Please repeat word for word the line containing "TASK-43, start: Dec 22 -> Dec 21" and every following line up to and including the last one below, pictures excluded.

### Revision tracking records
- - - - -

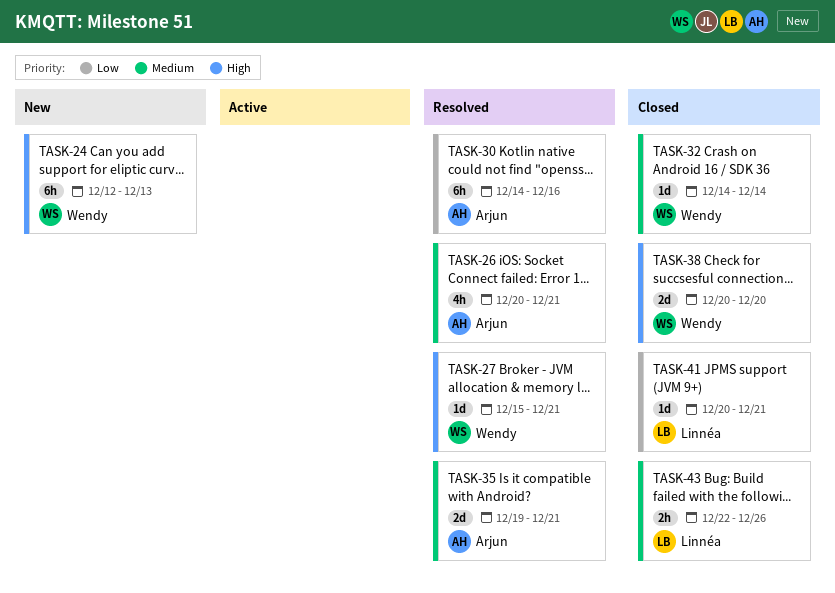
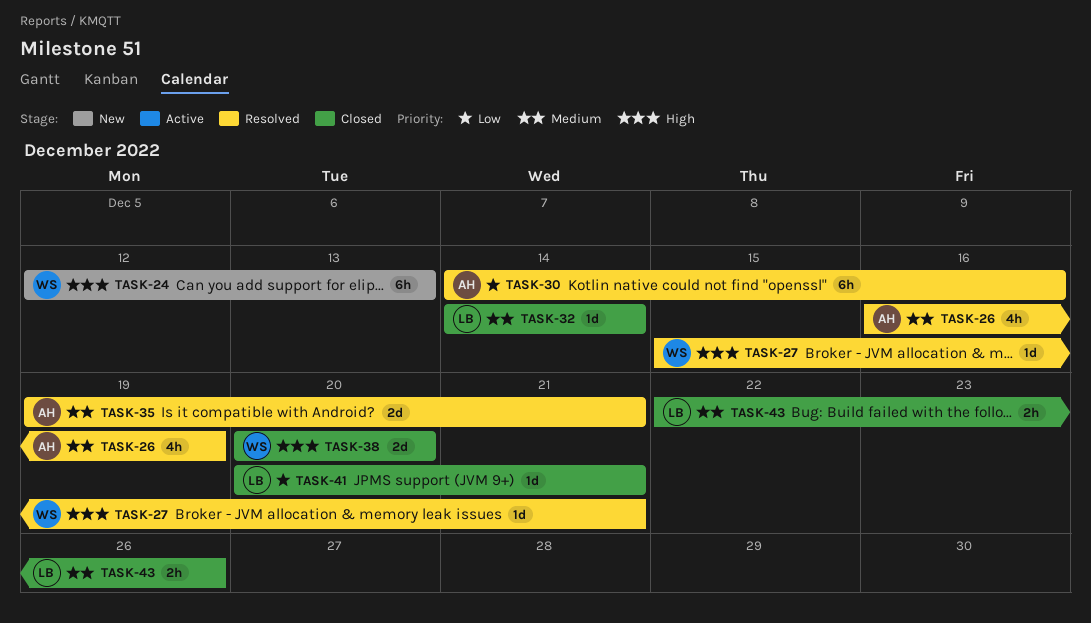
TASK-26, start: Dec 20 -> Dec 16
TASK-26, due: Dec 21 -> Dec 19
TASK-32, owner: Wendy -> Linnéa

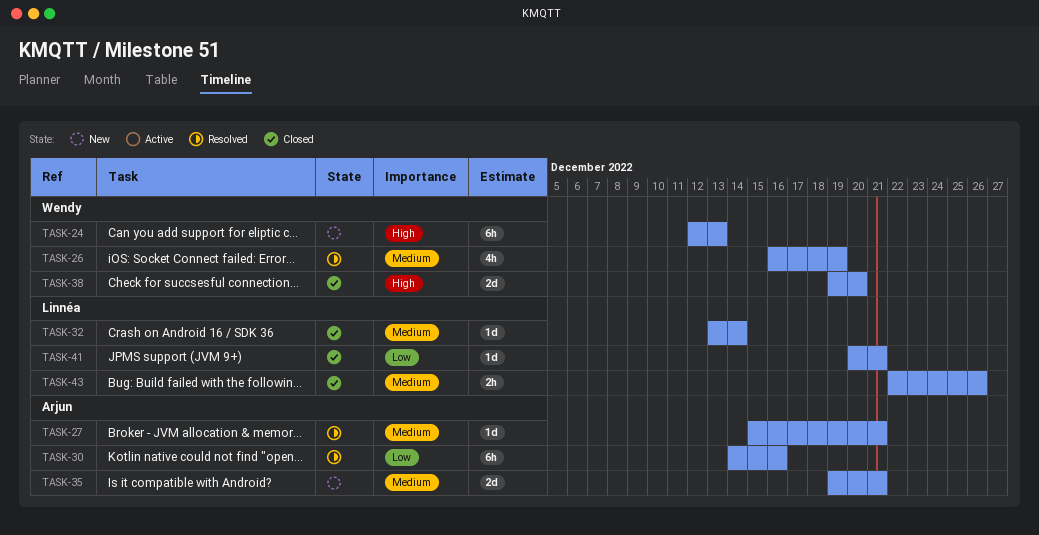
TASK-26, owner: Arjun -> Wendy
TASK-27, owner: Wendy -> Arjun
TASK-27, priority: High -> Medium
TASK-32, start: Dec 14 -> Dec 13
TASK-35, status: Resolved -> New
TASK-38, start: Dec 20 -> Dec 19

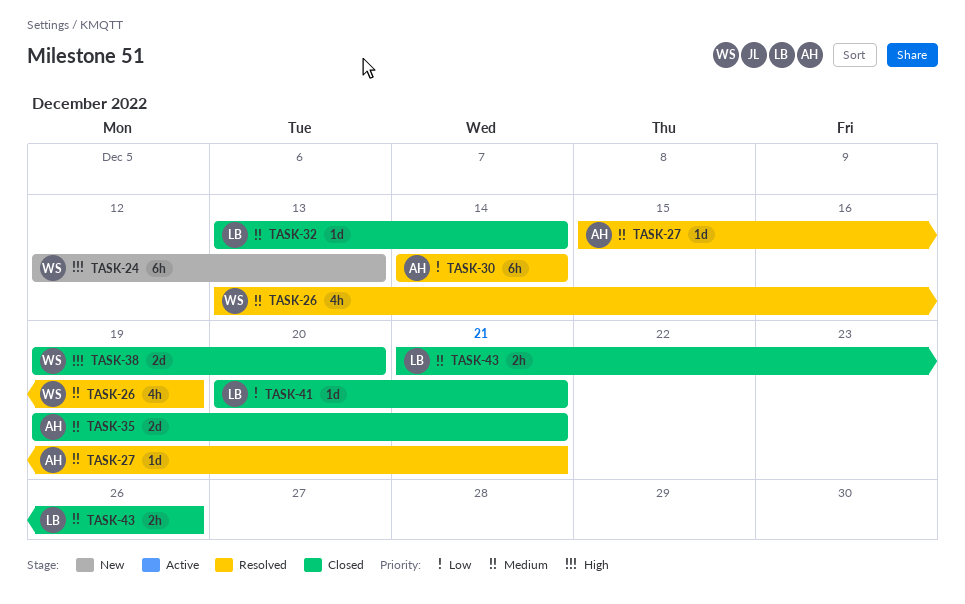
TASK-26, start: Dec 16 -> Dec 13
TASK-30, due: Dec 16 -> Dec 14
TASK-35, status: New -> Closed
TASK-43, start: Dec 22 -> Dec 21

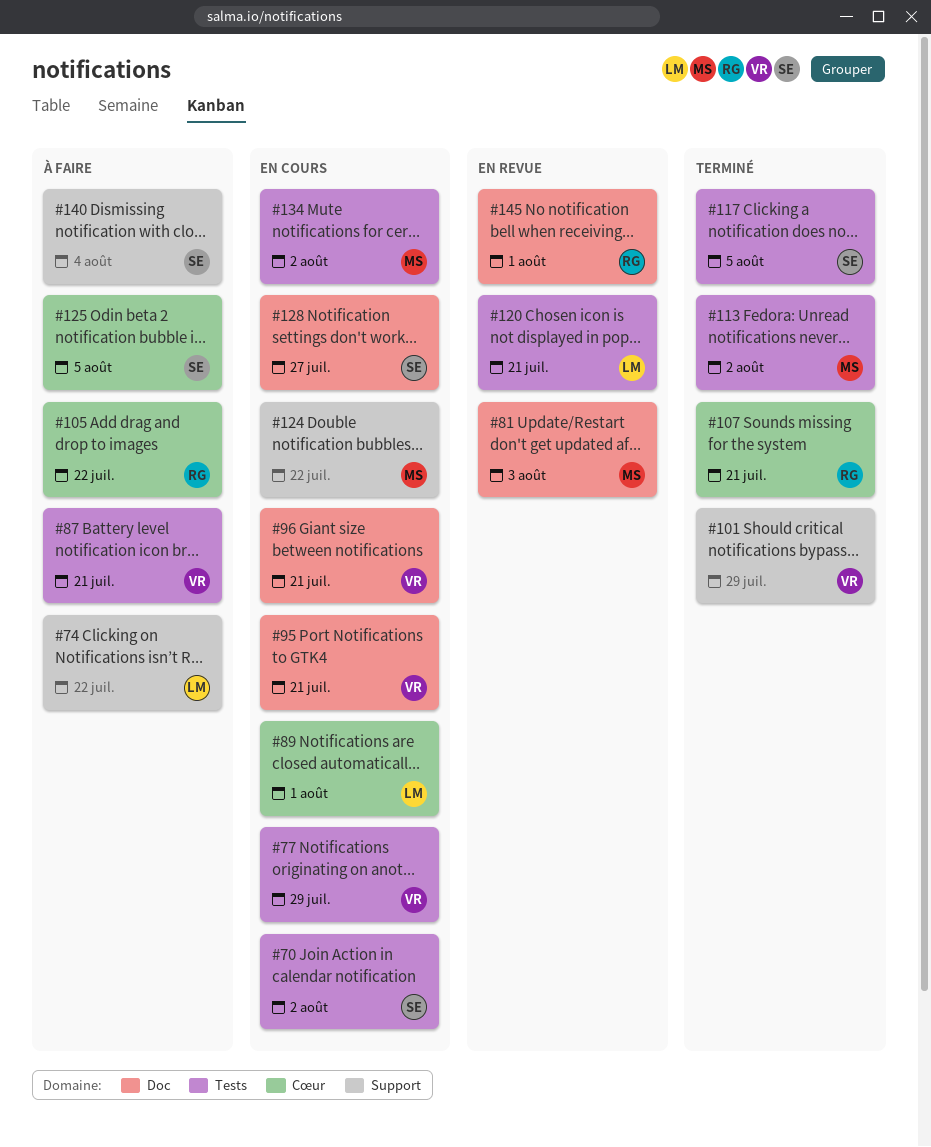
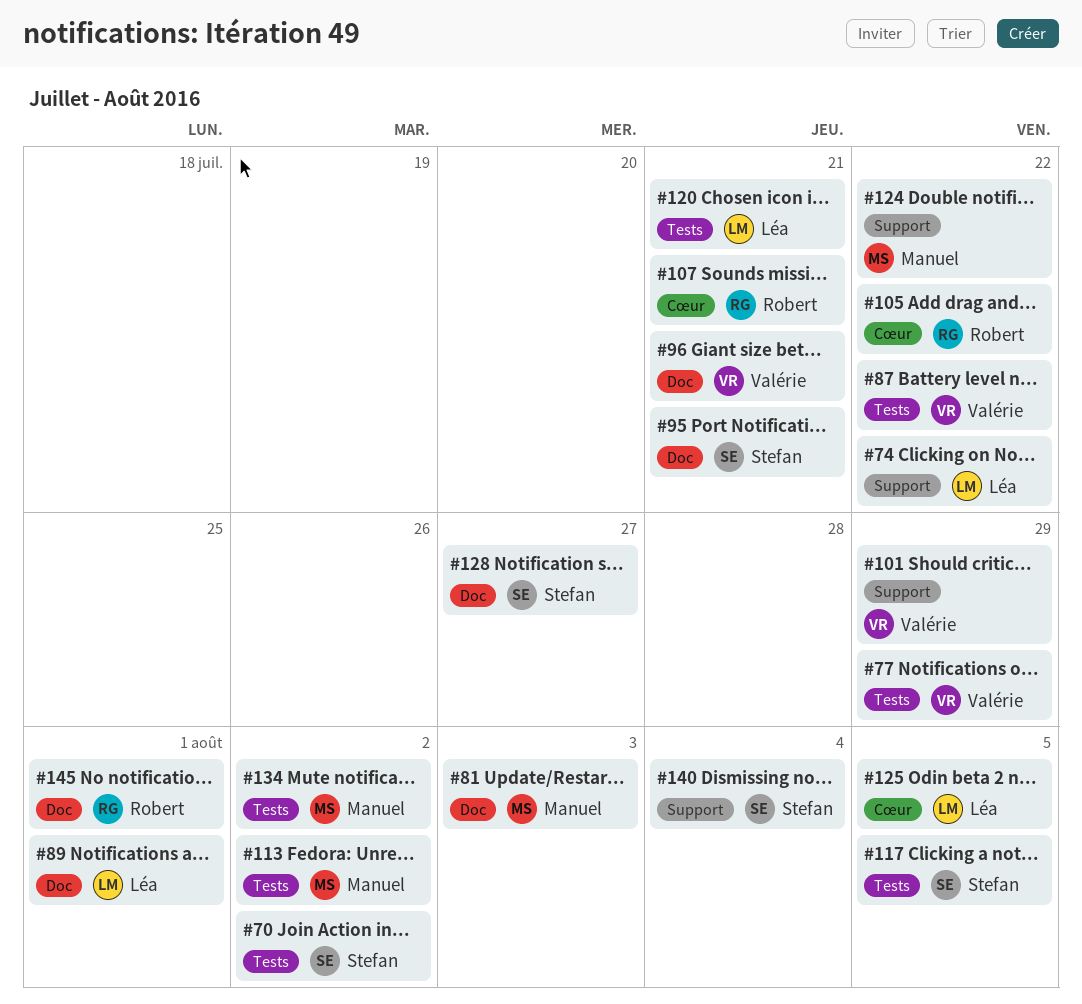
#87, due: Jul 21 -> Jul 22
#89, label: Cœur -> Doc
#95, owner: Valérie -> Stefan
#125, owner: Stefan -> Léa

- - - - -

### SOLUTION BELOW
TASK-43, start: Dec 22 -> Dec 21

#87, due: Jul 21 -> Jul 22
#89, label: Cœur -> Doc
#95, owner: Valérie -> Stefan
#125, owner: Stefan -> Léa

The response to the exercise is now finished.